# [Work to complete]
Consider the listing below. Extract exactly the lines from the line containing "323 261 71.69" to the line containing "175 215 2094", both included.

<<<<

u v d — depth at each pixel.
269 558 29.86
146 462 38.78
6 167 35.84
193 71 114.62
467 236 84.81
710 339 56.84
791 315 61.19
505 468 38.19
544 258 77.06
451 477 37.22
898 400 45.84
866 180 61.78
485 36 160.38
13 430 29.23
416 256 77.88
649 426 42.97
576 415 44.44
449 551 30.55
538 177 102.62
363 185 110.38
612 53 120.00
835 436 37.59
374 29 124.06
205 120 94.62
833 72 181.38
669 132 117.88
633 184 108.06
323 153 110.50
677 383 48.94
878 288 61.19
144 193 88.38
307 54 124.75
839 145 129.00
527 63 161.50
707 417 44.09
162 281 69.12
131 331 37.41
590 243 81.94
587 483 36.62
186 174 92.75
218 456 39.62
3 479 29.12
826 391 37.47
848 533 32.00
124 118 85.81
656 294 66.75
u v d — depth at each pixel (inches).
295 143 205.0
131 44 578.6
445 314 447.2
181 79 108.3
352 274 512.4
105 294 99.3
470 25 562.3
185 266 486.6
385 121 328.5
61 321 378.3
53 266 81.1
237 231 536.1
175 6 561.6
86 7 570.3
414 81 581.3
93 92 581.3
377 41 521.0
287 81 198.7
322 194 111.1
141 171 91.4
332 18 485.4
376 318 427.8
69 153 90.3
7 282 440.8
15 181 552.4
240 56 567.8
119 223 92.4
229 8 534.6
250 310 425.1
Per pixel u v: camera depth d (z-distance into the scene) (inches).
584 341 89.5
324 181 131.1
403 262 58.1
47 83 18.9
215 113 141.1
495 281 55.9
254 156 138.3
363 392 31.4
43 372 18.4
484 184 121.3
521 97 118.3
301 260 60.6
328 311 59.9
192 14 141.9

>>>>
<<<<

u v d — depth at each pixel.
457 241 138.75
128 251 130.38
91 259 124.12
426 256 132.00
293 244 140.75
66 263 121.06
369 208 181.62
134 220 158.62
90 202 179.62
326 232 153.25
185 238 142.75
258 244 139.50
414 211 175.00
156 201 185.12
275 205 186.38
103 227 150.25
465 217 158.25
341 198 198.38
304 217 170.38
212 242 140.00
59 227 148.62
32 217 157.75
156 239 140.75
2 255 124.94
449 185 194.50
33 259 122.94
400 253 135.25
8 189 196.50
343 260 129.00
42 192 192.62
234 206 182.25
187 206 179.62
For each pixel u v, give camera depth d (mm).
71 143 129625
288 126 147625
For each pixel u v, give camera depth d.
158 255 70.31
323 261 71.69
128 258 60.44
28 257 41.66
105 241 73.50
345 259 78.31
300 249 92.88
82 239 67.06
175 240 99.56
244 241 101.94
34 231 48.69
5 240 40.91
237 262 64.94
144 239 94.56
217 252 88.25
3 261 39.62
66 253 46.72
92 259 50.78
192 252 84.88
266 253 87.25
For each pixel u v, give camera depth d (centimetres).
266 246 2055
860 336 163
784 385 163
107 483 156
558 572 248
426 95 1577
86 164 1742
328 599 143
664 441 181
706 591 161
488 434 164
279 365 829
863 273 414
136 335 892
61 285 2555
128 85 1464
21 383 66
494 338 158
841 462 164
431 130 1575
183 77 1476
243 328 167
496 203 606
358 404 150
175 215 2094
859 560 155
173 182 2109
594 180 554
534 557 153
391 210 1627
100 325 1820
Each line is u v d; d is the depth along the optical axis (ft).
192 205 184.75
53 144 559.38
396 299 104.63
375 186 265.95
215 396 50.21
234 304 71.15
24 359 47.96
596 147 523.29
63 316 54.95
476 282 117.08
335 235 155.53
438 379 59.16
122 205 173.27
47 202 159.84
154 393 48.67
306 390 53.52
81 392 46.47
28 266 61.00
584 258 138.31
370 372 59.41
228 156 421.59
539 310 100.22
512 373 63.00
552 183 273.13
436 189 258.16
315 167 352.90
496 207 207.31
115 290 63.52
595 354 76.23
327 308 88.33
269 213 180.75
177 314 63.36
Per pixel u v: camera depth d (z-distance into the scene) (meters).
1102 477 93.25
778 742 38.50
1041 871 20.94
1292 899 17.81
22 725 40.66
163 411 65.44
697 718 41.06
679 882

>>>>

# [Exercise solution]
323 261 71.69
128 258 60.44
28 257 41.66
105 241 73.50
345 259 78.31
300 249 92.88
82 239 67.06
175 240 99.56
244 241 101.94
34 231 48.69
5 240 40.91
237 262 64.94
144 239 94.56
217 252 88.25
3 261 39.62
66 253 46.72
92 259 50.78
192 252 84.88
266 253 87.25
For each pixel u v, give camera depth d (centimetres).
266 246 2055
860 336 163
784 385 163
107 483 156
558 572 248
426 95 1577
86 164 1742
328 599 143
664 441 181
706 591 161
488 434 164
279 365 829
863 273 414
136 335 892
61 285 2555
128 85 1464
21 383 66
494 338 158
841 462 164
431 130 1575
183 77 1476
243 328 167
496 203 606
358 404 150
175 215 2094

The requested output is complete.